Essas associações podem ser muitas vezes formais. São por demais os momentos em que são empregues círculos no centro das vinhetas (quase sempre apresentadas numa grelha inamovível de 2 x 3, e de quando em quando uma splash page), recordando algumas das estratégias de “transposições cinematográficas” de Watchmen. Não há nada de gratuito nessas opções, como o caso desta página, em que a tarte de morango, o botão do jogo Vida, e os queijinhos do Trivial Pursuit todos remetem às tardes passadas nesses momentos de lazer. A mesma ordem de ideias temporais se verifica nos outros passos, mesmo que haja uma maior ou menor concentração dos “mesmos” gestos ou “mesmos” eventos. Mas a associação é usualmente mais livre desse tipo de elos lógicos, procurando antes uma busca por uma espécie de ambientação. Aliás, se seguirmos a tipologia de transições apresentada por McCloud, particularmente útil, é de facto a de “ambiente-a-ambiente” que muitas vezes é seguida por Matthey. Todavia, em vez de servir tão-somente para criar uma espécie de establishing shot da acção que depois se desenvolveria nessa unidade espaço-temporal, são essas mesmas transições, esse trânsito, essa coordenação, que faz surgir a respiração das acções de Les têtards.

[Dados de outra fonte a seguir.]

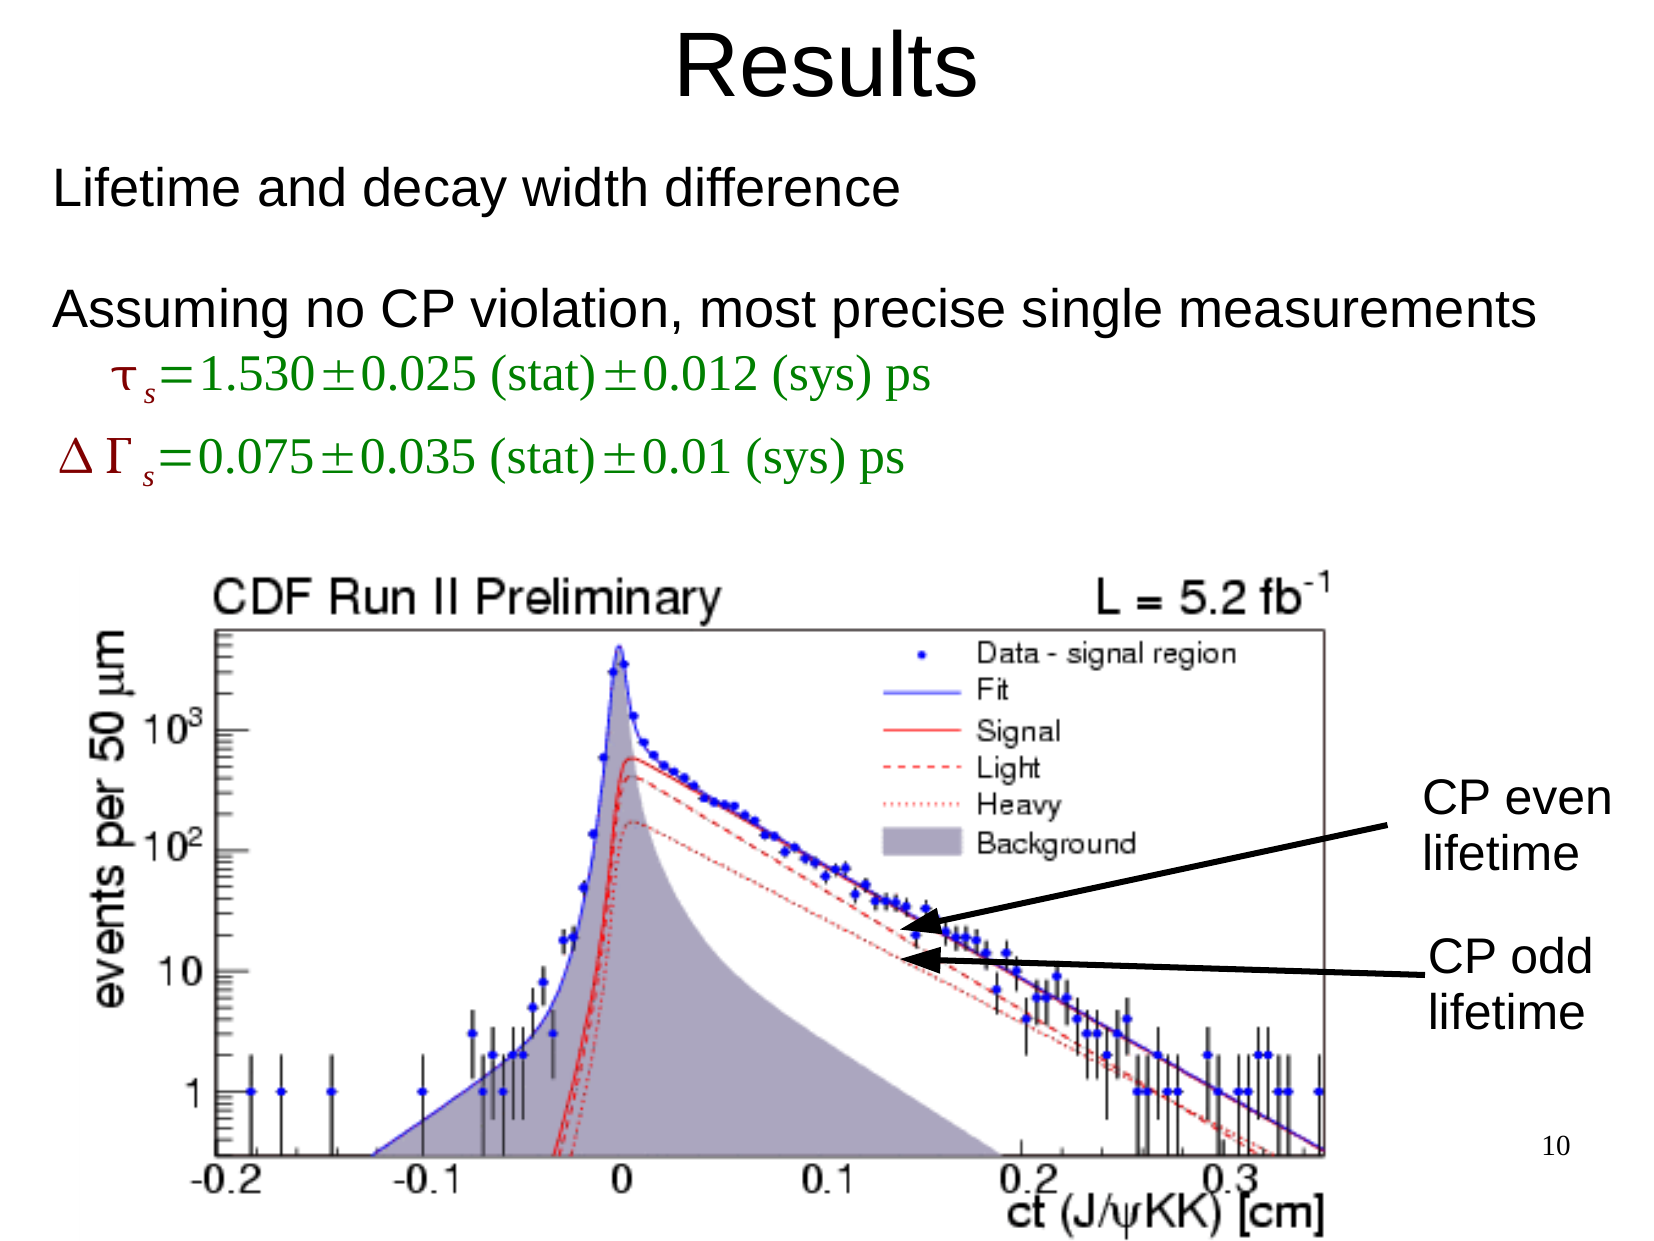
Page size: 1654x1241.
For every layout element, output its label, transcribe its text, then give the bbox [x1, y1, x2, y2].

title Results [82, 0, 1571, 150]
text_box CP even lifetime [1407, 761, 1654, 889]
chart [45, 428, 916, 493]
chart [98, 345, 942, 411]
text_box Lifetime and decay width difference Assuming no CP violation, most precise single measurements [37, 150, 1613, 407]
picture [78, 566, 1463, 1241]
text_box CP odd lifetime [1413, 921, 1654, 1048]
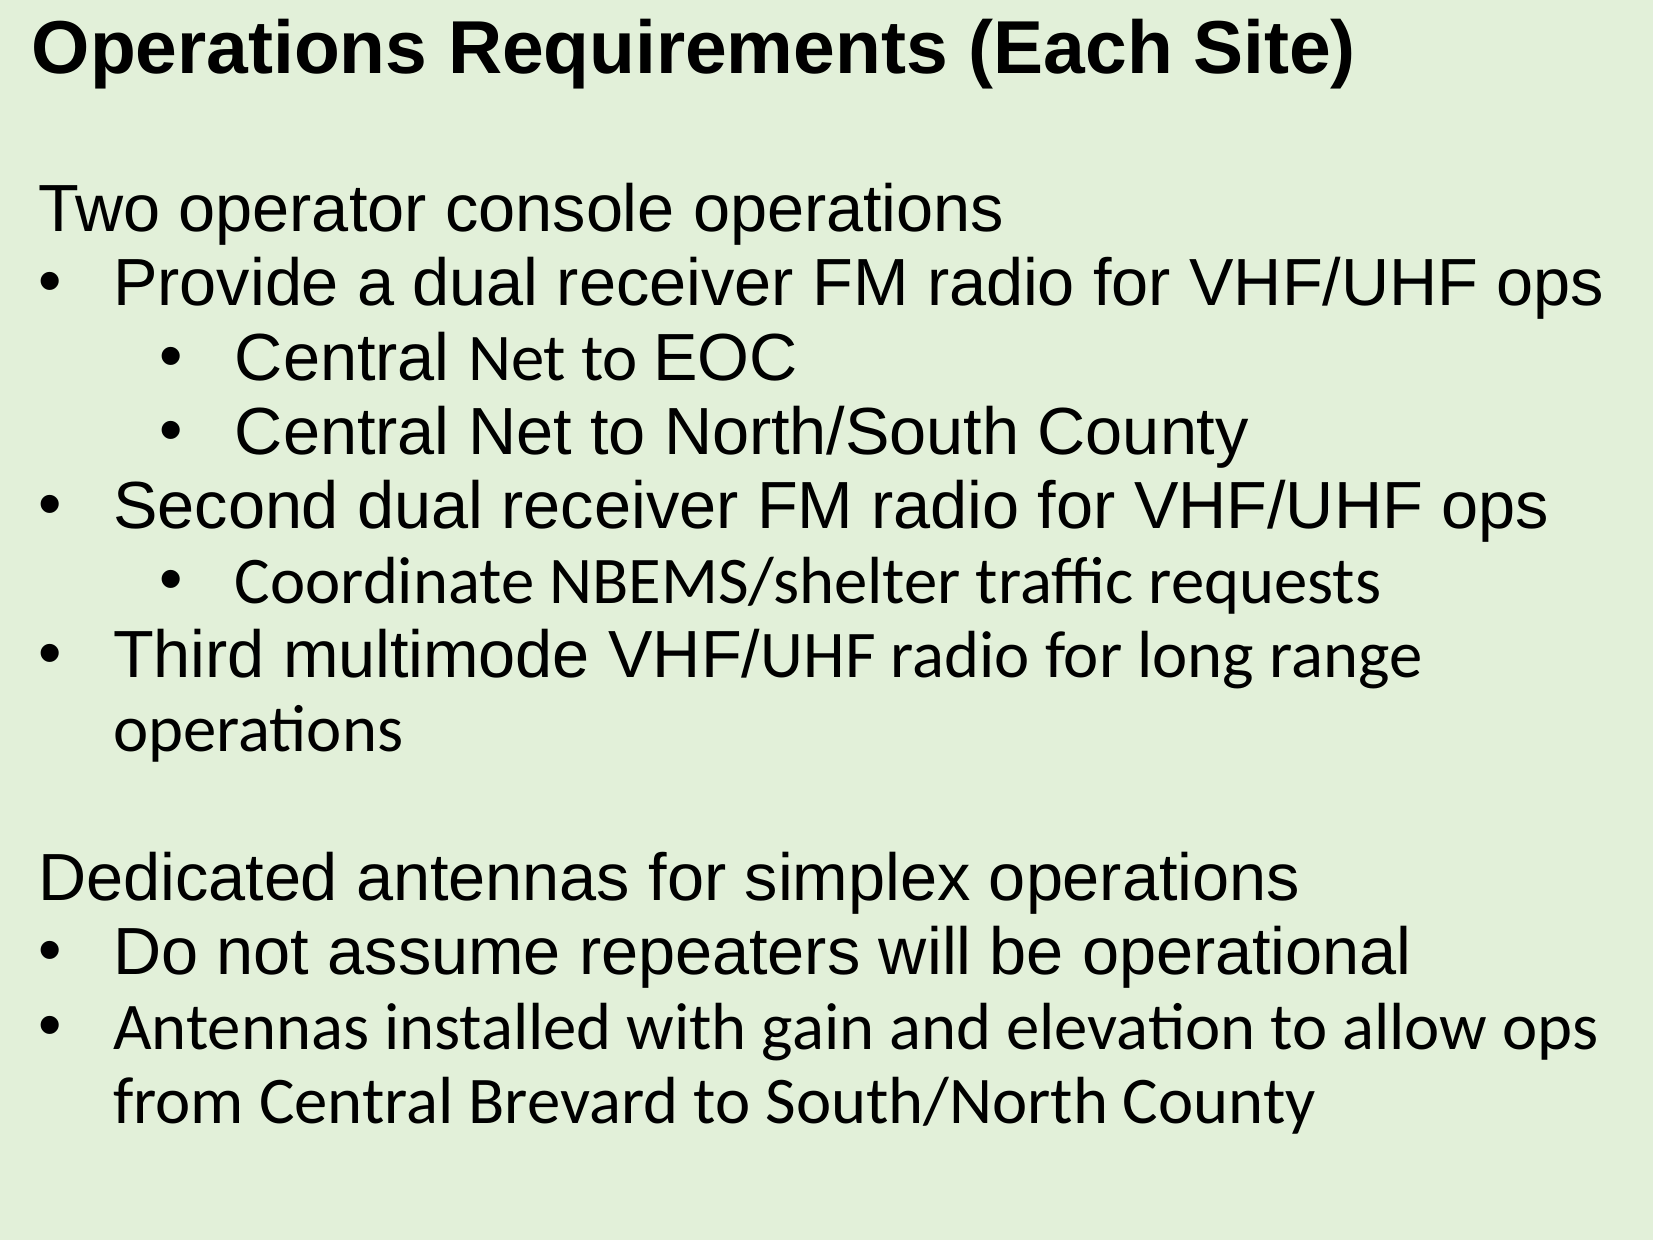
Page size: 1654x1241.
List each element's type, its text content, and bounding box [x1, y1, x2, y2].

title Operations Requirements (Each Site) [17, 1, 1630, 135]
text_box Two operator console operations Provide a dual receiver FM radio for VHF/UHF ops Central Net to EOC Central Net to North/South County Second dual receiver FM radio for VHF/UHF ops Coordinate NBEMS/shelter traffic requests Third multimode VHF/UHF radio for long range operations Dedicated antennas for simplex operations Do not assume repeaters will be operational Antennas installed with gain and elevation to allow ops from Central Brevard to South/North County [23, 164, 1624, 1221]
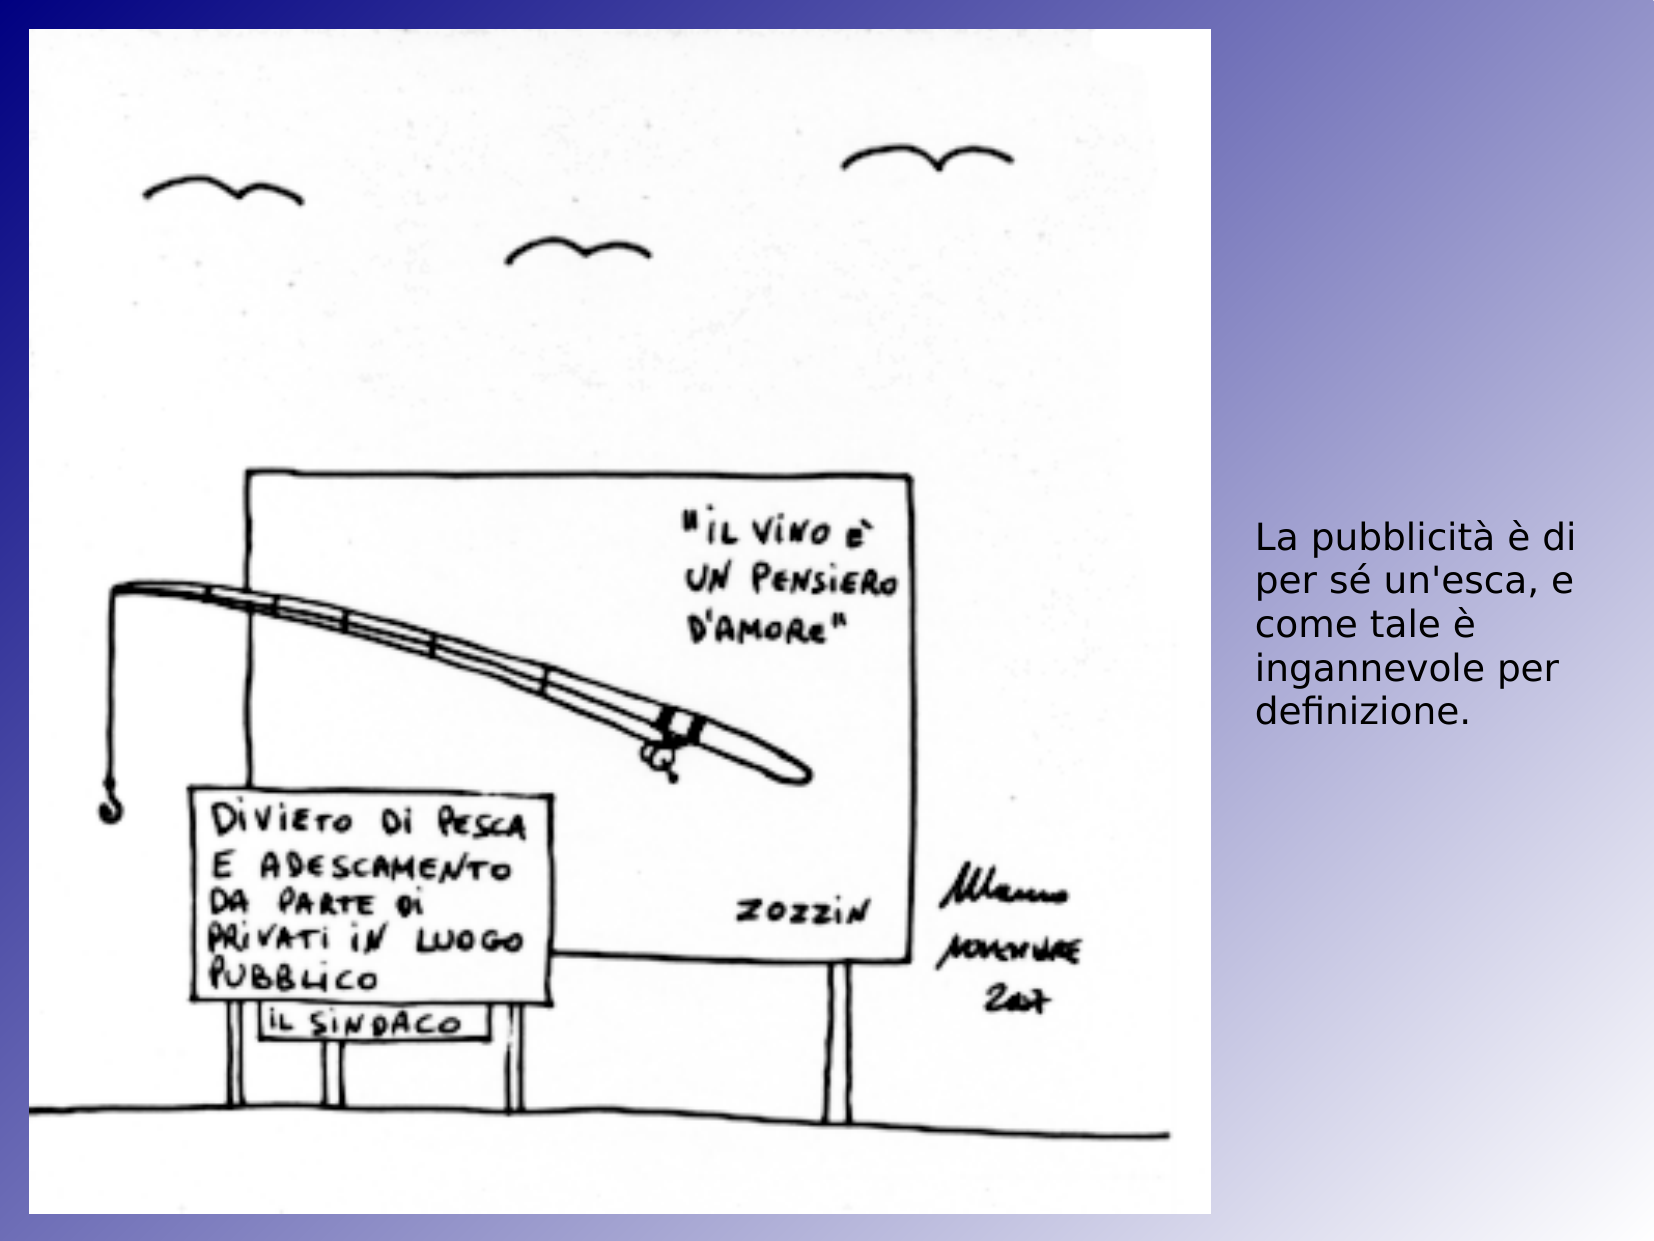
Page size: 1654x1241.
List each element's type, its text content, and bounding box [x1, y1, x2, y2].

picture [29, 29, 1211, 1214]
text_box La pubblicità è di per sé un'esca, e come tale è ingannevole per definizione. [1240, 29, 1625, 1211]
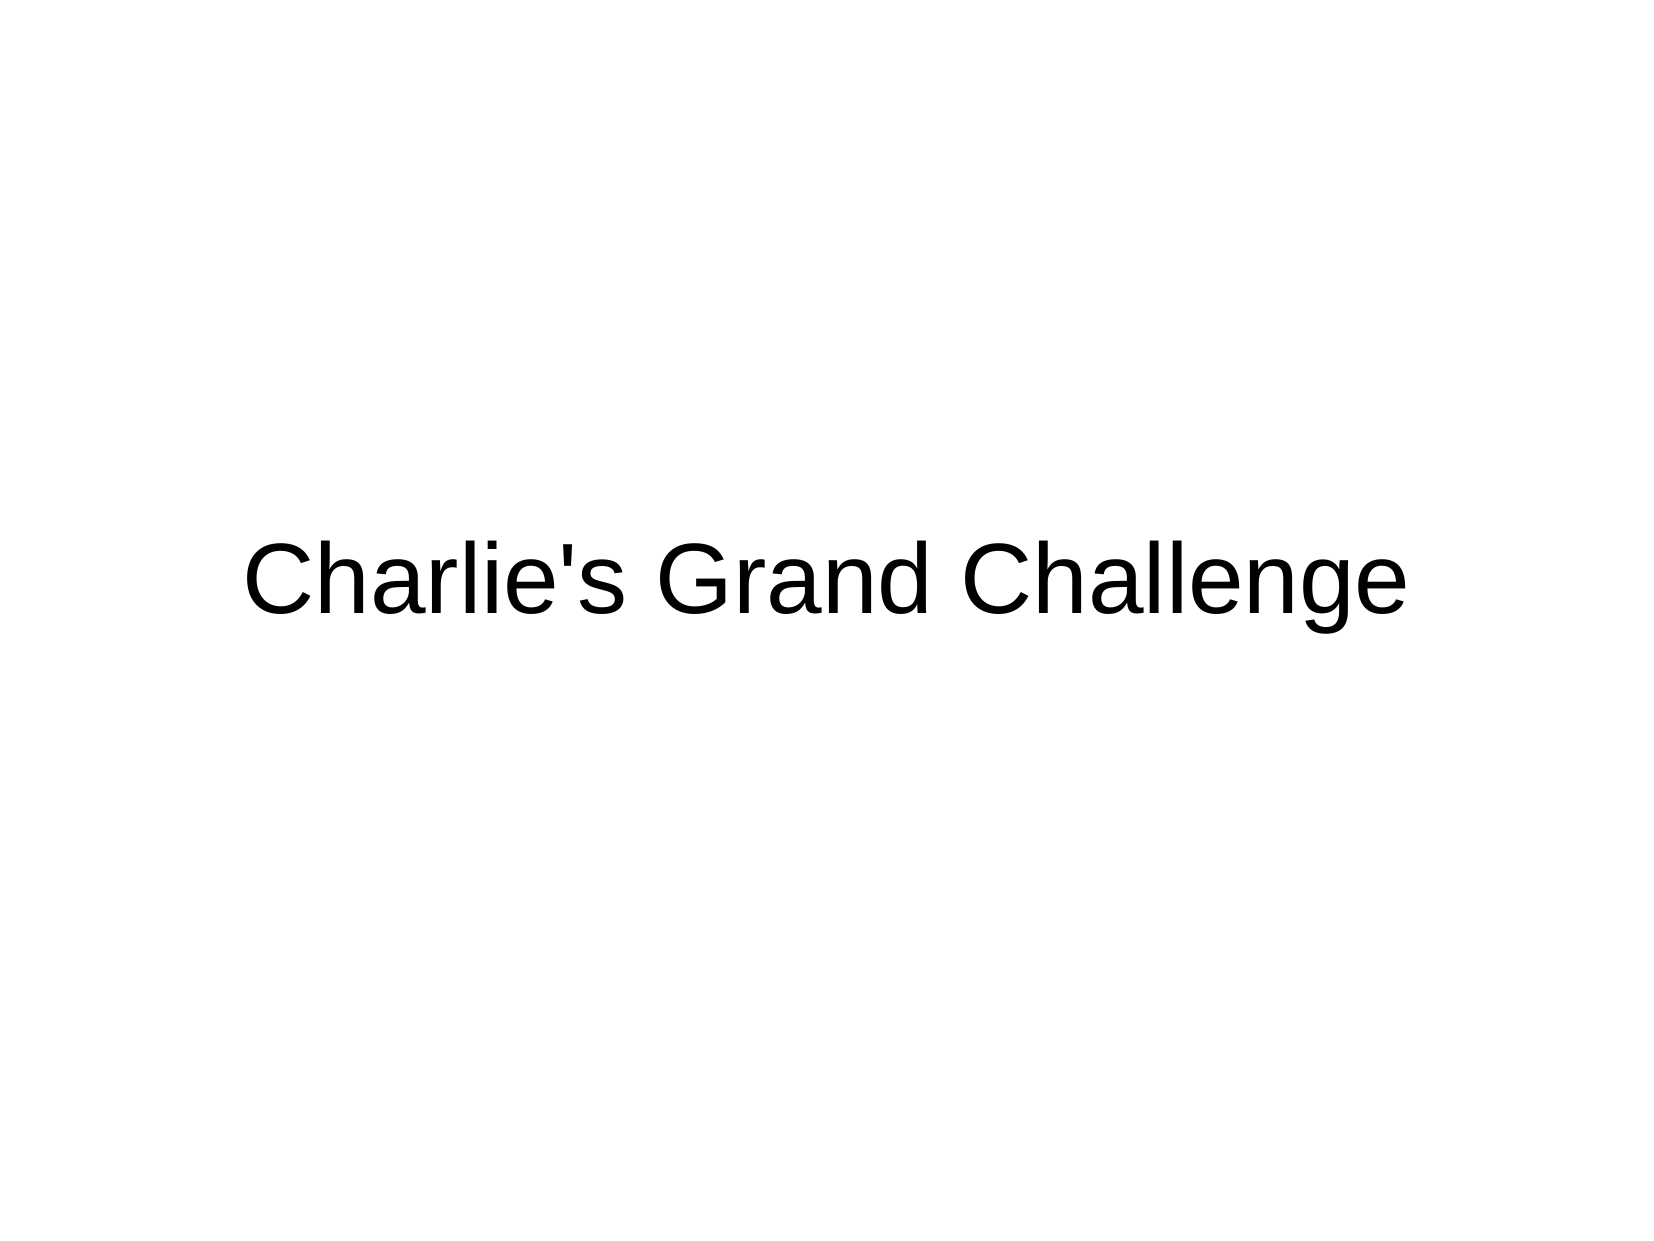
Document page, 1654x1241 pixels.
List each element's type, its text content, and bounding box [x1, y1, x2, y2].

subtitle Charlie's Grand Challenge [82, 56, 1571, 1102]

Matthey continua a utilizar toda uma série de referências a objectos particulares que não apenas criam uma rede referencial aos anos 1980 na Suíça (o seu ponto de origem), como provavelmente também contribuem para a emergência de uma série de objectos transaccionais, no seu sentido psicanalítico, que reforçam a estrutura e força da narrativa. 

Se encontramos os jogos acima descritos, mas também marcas de chocolates e sumos, práticas culturais suíças, tipos de mochilas e roupa, etc., é a própria banda desenhada que surge como uma espécie de âncora às acções. Elas servem de modelo comportamental ao jovem Pascal, mas igualmente como filtro de compreensão do mundo. Nesta outra prancha, vemos como o jovem rapaz imita Joe Dalton. Outras referências (e as bandas desenhadas infanto-juvenis preferidas do autor, como ele tem admitido em muitos encontros públicos) são as Les tuniques bleues e Yoko Tsuno, e é sobretudo esta última série, de Roger Leloup, um dos mestres da segunda geração da linha clara belga, que serve de catalisador de algumas experiências emotivas e interiores do pequeno Pascal. É curioso que quando o mesmo ocorre no interior de ficções com referências mais “adultas”, ou de maior circulação e exposição cultural (leia-se, “i.e. Alison Bechdel/Fun Home”), estas alianças se tornem imediatamente pasto para profunda reflexão sobre as mediações ou mesmo remediações possíveis, ao passo que se trabalhadas no interior deste trânsito entre “bd popular” e “bd mais desconhecida”, não só se instalará o silêncio como e perderão igualmente as hipóteses de tentar compreender a forma como estes textos podem ser requalificados de maneiras significativas.


 “Têtard” é como se diz em francês girino, mas se a palavra portuguesa tem a sua origem etimológica no descritivo grego original, a francesa significa literalmente “cabeçudo”. Isto permite-nos duas associações, que não seriam admitidas em francês. A primeira é compreender essa abordagem estilística e visual de Matthey se centrar em todas as personagens com um estilo “cute”, lá está, de bebés cabeçudos. A segunda teria a ver com uma espécie de casmurrice e obsessão com determinados tipos de objectos, momentos da vida, e até formas de tratamento, que é o que está no centro do livro.